What to work on:
All of the records must come back exactly as they were given.

Material provided:
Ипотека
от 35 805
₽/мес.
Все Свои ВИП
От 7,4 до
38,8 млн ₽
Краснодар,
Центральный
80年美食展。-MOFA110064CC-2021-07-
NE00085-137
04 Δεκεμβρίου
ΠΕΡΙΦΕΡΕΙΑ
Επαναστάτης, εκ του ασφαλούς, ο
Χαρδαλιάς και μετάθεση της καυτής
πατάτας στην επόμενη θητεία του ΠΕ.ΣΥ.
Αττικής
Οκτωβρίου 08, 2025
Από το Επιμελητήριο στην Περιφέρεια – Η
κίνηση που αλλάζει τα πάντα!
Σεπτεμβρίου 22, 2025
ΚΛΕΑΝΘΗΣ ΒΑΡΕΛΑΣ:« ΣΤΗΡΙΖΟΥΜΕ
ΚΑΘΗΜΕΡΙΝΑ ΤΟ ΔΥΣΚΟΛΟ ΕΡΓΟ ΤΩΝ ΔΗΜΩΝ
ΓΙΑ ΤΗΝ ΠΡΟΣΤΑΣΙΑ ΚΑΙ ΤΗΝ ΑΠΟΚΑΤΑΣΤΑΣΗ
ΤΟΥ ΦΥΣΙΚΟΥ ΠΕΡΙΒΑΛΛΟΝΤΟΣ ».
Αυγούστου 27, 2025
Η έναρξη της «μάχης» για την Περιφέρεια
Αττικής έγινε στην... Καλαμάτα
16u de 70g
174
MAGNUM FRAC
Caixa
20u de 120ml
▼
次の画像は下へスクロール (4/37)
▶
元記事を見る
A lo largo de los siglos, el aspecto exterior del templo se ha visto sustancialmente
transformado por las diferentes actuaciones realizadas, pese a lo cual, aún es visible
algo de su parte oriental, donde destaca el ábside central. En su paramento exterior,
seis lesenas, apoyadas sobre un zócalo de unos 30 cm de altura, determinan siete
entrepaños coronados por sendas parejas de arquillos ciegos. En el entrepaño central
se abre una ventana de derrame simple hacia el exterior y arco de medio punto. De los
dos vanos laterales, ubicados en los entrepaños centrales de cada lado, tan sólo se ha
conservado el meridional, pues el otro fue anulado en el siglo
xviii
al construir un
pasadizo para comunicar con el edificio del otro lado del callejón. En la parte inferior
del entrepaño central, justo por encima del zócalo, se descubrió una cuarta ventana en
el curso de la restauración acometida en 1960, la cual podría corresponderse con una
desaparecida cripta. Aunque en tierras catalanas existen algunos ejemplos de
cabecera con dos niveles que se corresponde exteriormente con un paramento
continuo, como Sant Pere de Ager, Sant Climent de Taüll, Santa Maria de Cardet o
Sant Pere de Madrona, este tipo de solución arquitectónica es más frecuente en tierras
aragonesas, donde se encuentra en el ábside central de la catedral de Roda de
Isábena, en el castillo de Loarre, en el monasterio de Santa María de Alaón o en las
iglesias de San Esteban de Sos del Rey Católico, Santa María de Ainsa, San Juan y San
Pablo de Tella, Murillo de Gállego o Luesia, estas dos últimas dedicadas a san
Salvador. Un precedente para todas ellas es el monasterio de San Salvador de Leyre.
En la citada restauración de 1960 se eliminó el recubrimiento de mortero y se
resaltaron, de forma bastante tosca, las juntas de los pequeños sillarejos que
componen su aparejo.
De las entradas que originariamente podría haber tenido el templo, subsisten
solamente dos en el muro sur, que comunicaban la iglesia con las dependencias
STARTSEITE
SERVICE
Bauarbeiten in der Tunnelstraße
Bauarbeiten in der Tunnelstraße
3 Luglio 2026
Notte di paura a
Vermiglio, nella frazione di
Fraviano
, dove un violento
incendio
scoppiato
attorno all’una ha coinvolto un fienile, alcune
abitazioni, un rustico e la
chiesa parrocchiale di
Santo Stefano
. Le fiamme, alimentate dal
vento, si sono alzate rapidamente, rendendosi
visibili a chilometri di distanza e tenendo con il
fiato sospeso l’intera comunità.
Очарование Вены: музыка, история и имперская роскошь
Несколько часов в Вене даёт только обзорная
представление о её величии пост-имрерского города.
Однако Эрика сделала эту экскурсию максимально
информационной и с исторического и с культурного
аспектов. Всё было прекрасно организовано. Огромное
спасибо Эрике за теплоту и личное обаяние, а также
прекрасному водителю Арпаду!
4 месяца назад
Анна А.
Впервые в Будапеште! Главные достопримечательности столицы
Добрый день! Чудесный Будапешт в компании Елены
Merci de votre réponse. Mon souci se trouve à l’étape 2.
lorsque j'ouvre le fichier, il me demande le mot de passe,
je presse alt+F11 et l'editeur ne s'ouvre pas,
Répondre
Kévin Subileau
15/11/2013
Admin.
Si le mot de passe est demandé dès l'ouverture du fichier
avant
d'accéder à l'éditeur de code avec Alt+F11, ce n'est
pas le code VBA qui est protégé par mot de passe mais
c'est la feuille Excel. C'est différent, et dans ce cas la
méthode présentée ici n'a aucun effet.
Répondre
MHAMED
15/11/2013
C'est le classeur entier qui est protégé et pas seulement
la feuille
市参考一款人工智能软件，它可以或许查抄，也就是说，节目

Solution to this task:
Ипотека
от 35 805
₽/мес.
Все Свои ВИП
От 7,4 до
38,8 млн ₽
Краснодар,
Центральный
80年美食展。-MOFA110064CC-2021-07-
NE00085-137
04 Δεκεμβρίου
ΠΕΡΙΦΕΡΕΙΑ
Επαναστάτης, εκ του ασφαλούς, ο
Χαρδαλιάς και μετάθεση της καυτής
πατάτας στην επόμενη θητεία του ΠΕ.ΣΥ.
Αττικής
Οκτωβρίου 08, 2025
Από το Επιμελητήριο στην Περιφέρεια – Η
κίνηση που αλλάζει τα πάντα!
Σεπτεμβρίου 22, 2025
ΚΛΕΑΝΘΗΣ ΒΑΡΕΛΑΣ:« ΣΤΗΡΙΖΟΥΜΕ
ΚΑΘΗΜΕΡΙΝΑ ΤΟ ΔΥΣΚΟΛΟ ΕΡΓΟ ΤΩΝ ΔΗΜΩΝ
ΓΙΑ ΤΗΝ ΠΡΟΣΤΑΣΙΑ ΚΑΙ ΤΗΝ ΑΠΟΚΑΤΑΣΤΑΣΗ
ΤΟΥ ΦΥΣΙΚΟΥ ΠΕΡΙΒΑΛΛΟΝΤΟΣ ».
Αυγούστου 27, 2025
Η έναρξη της «μάχης» για την Περιφέρεια
Αττικής έγινε στην... Καλαμάτα
16u de 70g
174
MAGNUM FRAC
Caixa
20u de 120ml
▼
次の画像は下へスクロール (4/37)
▶
元記事を見る
A lo largo de los siglos, el aspecto exterior del templo se ha visto sustancialmente
transformado por las diferentes actuaciones realizadas, pese a lo cual, aún es visible
algo de su parte oriental, donde destaca el ábside central. En su paramento exterior,
seis lesenas, apoyadas sobre un zócalo de unos 30 cm de altura, determinan siete
entrepaños coronados por sendas parejas de arquillos ciegos. En el entrepaño central
se abre una ventana de derrame simple hacia el exterior y arco de medio punto. De los
dos vanos laterales, ubicados en los entrepaños centrales de cada lado, tan sólo se ha
conservado el meridional, pues el otro fue anulado en el siglo
xviii
al construir un
pasadizo para comunicar con el edificio del otro lado del callejón. En la parte inferior
del entrepaño central, justo por encima del zócalo, se descubrió una cuarta ventana en
el curso de la restauración acometida en 1960, la cual podría corresponderse con una
desaparecida cripta. Aunque en tierras catalanas existen algunos ejemplos de
cabecera con dos niveles que se corresponde exteriormente con un paramento
continuo, como Sant Pere de Ager, Sant Climent de Taüll, Santa Maria de Cardet o
Sant Pere de Madrona, este tipo de solución arquitectónica es más frecuente en tierras
aragonesas, donde se encuentra en el ábside central de la catedral de Roda de
Isábena, en el castillo de Loarre, en el monasterio de Santa María de Alaón o en las
iglesias de San Esteban de Sos del Rey Católico, Santa María de Ainsa, San Juan y San
Pablo de Tella, Murillo de Gállego o Luesia, estas dos últimas dedicadas a san
Salvador. Un precedente para todas ellas es el monasterio de San Salvador de Leyre.
En la citada restauración de 1960 se eliminó el recubrimiento de mortero y se
resaltaron, de forma bastante tosca, las juntas de los pequeños sillarejos que
componen su aparejo.
De las entradas que originariamente podría haber tenido el templo, subsisten
solamente dos en el muro sur, que comunicaban la iglesia con las dependencias
STARTSEITE
SERVICE
Bauarbeiten in der Tunnelstraße
Bauarbeiten in der Tunnelstraße
3 Luglio 2026
Notte di paura a
Vermiglio, nella frazione di
Fraviano
, dove un violento
incendio
scoppiato
attorno all’una ha coinvolto un fienile, alcune
abitazioni, un rustico e la
chiesa parrocchiale di
Santo Stefano
. Le fiamme, alimentate dal
vento, si sono alzate rapidamente, rendendosi
visibili a chilometri di distanza e tenendo con il
fiato sospeso l’intera comunità.
Очарование Вены: музыка, история и имперская роскошь
Несколько часов в Вене даёт только обзорная
представление о её величии пост-имрерского города.
Однако Эрика сделала эту экскурсию максимально
информационной и с исторического и с культурного
аспектов. Всё было прекрасно организовано. Огромное
спасибо Эрике за теплоту и личное обаяние, а также
прекрасному водителю Арпаду!
4 месяца назад
Анна А.
Впервые в Будапеште! Главные достопримечательности столицы
Добрый день! Чудесный Будапешт в компании Елены
Merci de votre réponse. Mon souci se trouve à l’étape 2.
lorsque j'ouvre le fichier, il me demande le mot de passe,
je presse alt+F11 et l'editeur ne s'ouvre pas,
Répondre
Kévin Subileau
15/11/2013
Admin.
Si le mot de passe est demandé dès l'ouverture du fichier
avant
d'accéder à l'éditeur de code avec Alt+F11, ce n'est
pas le code VBA qui est protégé par mot de passe mais
c'est la feuille Excel. C'est différent, et dans ce cas la
méthode présentée ici n'a aucun effet.
Répondre
MHAMED
15/11/2013
C'est le classeur entier qui est protégé et pas seulement
la feuille
市参考一款人工智能软件，它可以或许查抄，也就是说，节目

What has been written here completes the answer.